Although these painters started out painting in what was called an objective style, deploying abstract shapes in large space, they soon migrated to using the physical world and representative subjects to experiment with shape, color, texture and temperature in their painting. Park realized that concentrating on principle and abstraction drew attention to the painter rather than the painting. He felt that it was important to focus on the present, to develop responses to nature. "I believe that we are living at a time that overemphasizes the need of newness, of furthering concepts".

Park worked with figurative painting from about 1950 until about 1959 when he became ill with cancer. Usually working from memory,[3] he initially painted what he saw: kids playing in the street, musicians, his friends, people in their houses. Toward the end of the decade he painted classical studio nudes and bathers in a monumental style. After he became too ill to work with oils, he continued working with watercolors which he produced until his early death in 1960, at the age of 49, of cancer. Park was working at the University of California as an Associate Professor of Art up until he died.[4] He was painting his best works in the final years of his life and career.[5]

Legacy[edit]

In 1988, Park received a retrospective at the Whitney Museum of American Art in New York City.[6] Another Park retrospective was held from 2020–2021 at the San Francisco Museum of Modern Art.[7]

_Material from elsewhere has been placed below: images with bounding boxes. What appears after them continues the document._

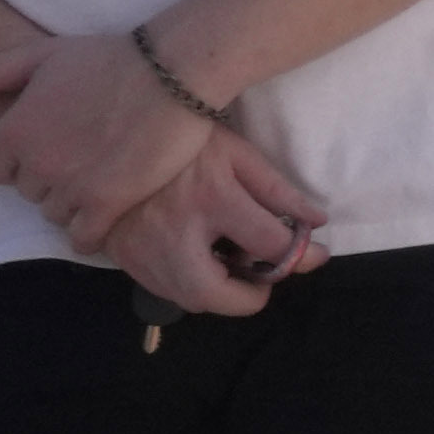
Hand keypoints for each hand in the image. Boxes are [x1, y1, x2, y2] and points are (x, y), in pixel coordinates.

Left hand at [0, 21, 299, 268]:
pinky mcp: (108, 203)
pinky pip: (83, 237)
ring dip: (72, 203)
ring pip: (55, 215)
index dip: (19, 162)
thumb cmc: (107, 59)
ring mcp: (71, 187)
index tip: (47, 149)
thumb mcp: (40, 55)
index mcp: (14, 132)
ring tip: (98, 182)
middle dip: (50, 180)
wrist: (172, 73)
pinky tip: (103, 217)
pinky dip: (89, 233)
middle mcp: (36, 164)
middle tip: (81, 160)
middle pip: (29, 193)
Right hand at [90, 113, 322, 317]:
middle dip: (247, 298)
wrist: (117, 134)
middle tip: (262, 281)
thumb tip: (315, 222)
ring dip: (218, 293)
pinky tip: (199, 259)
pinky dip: (188, 285)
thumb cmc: (186, 140)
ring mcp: (141, 246)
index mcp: (212, 197)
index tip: (314, 256)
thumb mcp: (237, 153)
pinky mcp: (120, 254)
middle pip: (215, 293)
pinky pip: (161, 287)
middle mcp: (174, 229)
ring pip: (185, 298)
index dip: (301, 256)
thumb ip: (277, 190)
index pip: (268, 244)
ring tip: (230, 264)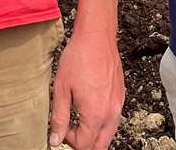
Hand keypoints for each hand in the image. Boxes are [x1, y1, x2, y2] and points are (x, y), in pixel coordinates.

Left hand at [49, 28, 123, 149]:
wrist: (97, 37)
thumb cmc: (78, 58)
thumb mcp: (61, 89)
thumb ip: (59, 118)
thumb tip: (55, 140)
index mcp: (95, 114)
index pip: (84, 145)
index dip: (69, 141)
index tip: (62, 128)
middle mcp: (110, 113)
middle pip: (100, 146)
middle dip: (85, 144)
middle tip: (71, 132)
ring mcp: (118, 105)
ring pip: (109, 134)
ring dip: (95, 135)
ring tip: (79, 121)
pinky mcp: (121, 96)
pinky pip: (114, 119)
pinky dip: (102, 123)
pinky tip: (90, 109)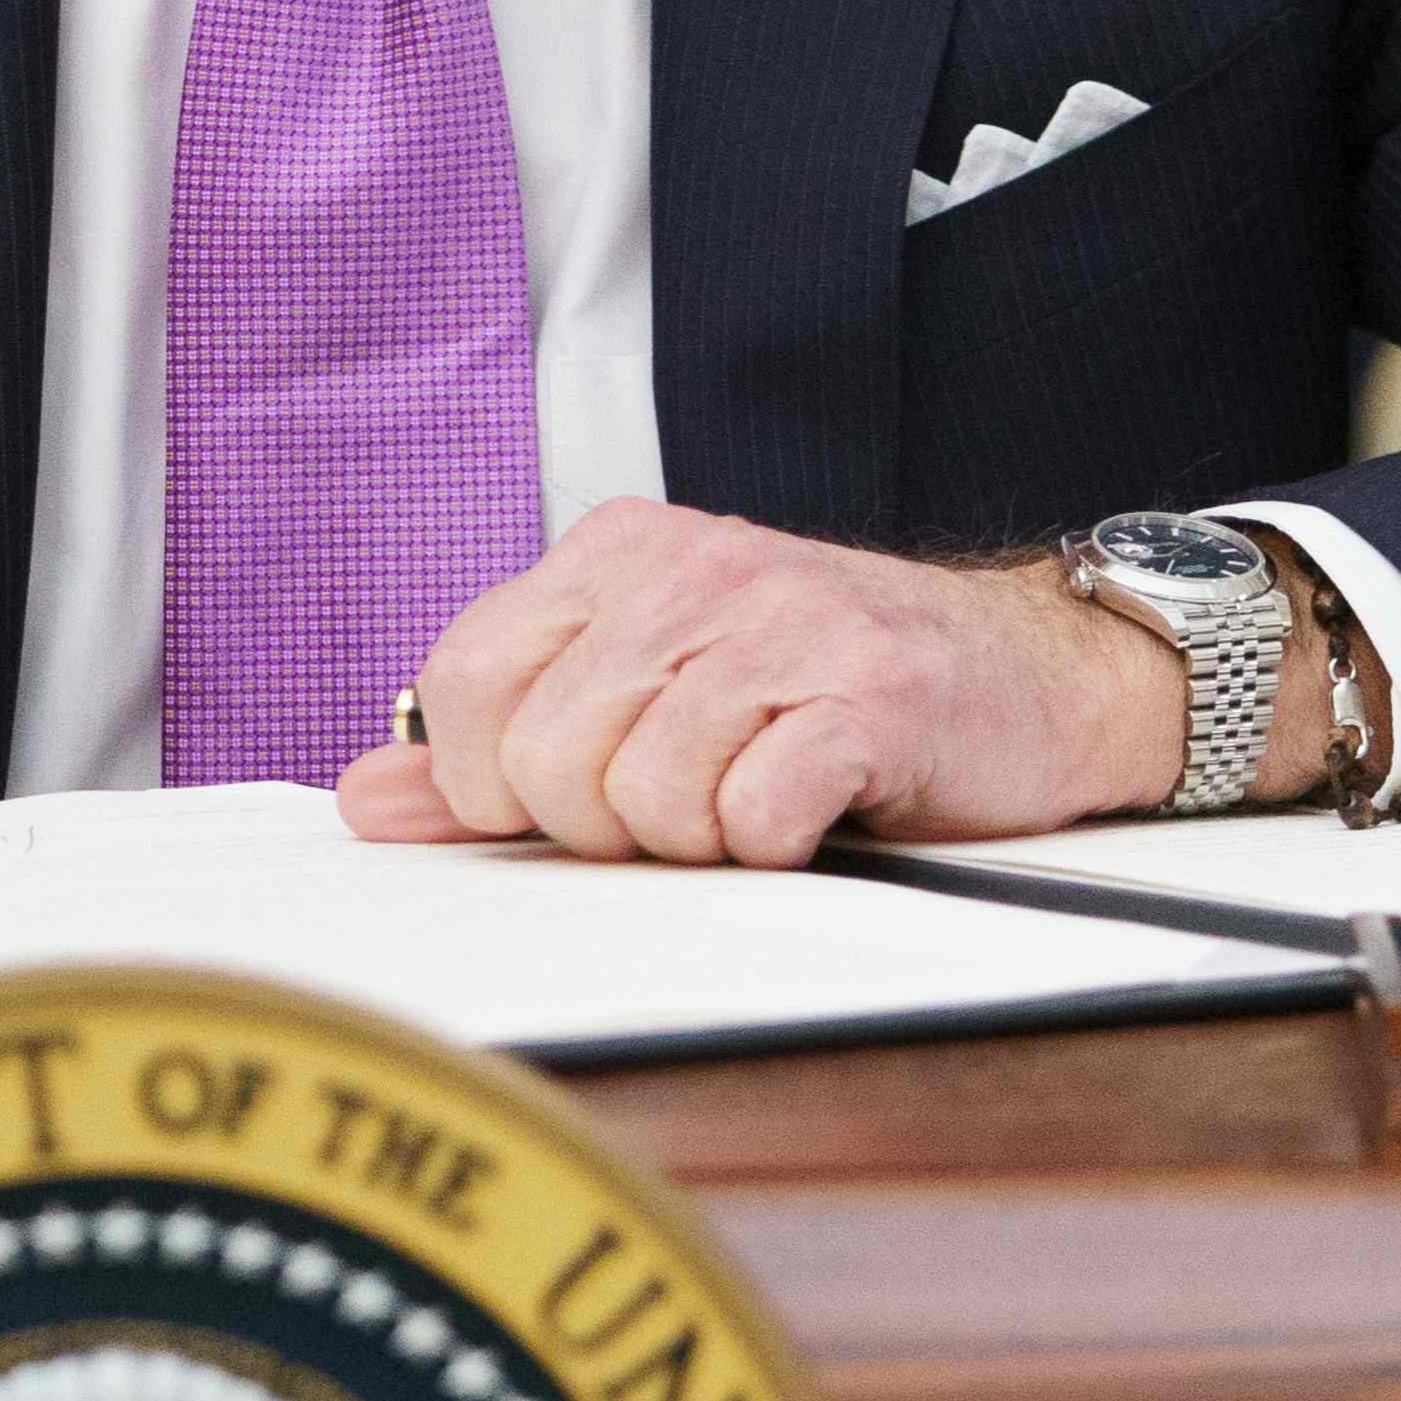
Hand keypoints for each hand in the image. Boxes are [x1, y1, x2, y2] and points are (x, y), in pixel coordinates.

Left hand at [328, 501, 1200, 865]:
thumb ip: (499, 748)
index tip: (571, 799)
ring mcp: (785, 623)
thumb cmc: (826, 695)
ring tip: (758, 798)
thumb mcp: (649, 697)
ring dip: (701, 841)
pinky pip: (754, 814)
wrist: (1032, 677)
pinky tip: (815, 810)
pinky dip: (776, 846)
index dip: (496, 784)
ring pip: (645, 799)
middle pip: (547, 760)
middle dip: (604, 828)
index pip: (465, 681)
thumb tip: (368, 797)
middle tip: (686, 806)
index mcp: (617, 554)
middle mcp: (693, 568)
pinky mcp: (870, 692)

Park's Standing Male Nude in the Shower, painted between 1955 and 1957, sold for $1,160,000 at Sotheby's New York on May 15, 2007.[5]

Notes[edit]

  1. ^ Art Encyclopaedia
  2. ^ a b c Boas, Nancy. “David Park and George Staempfli: A Painter and His Dealer.” Archives of American Art Journal, vol. 54, no. 1, 2015, pp. 46–62. JSTOR, www.jstor.org/stable/10.1086/683150.
  3. ^ Armstrong 1989, p. 38.
  4. ^ "David Park". Art Journal. 20 (1): 30. 1960. JSTOR 774324.
  5. ^ a b Seed, John (February 28, 2012). "'David Park: A Painter's Life'". HuffingtonPost.com. Retrieved May 21, 2012.
  6. ^ Brenson, Micahel (November 11, 1988). "Review/Art; Whitney Retrospective Of a Bay Area Legend". The New York Times.
  7. ^ "David Park: A Retrospective". San Francisco Museum of Modern Art. Retrieved December 26, 2021.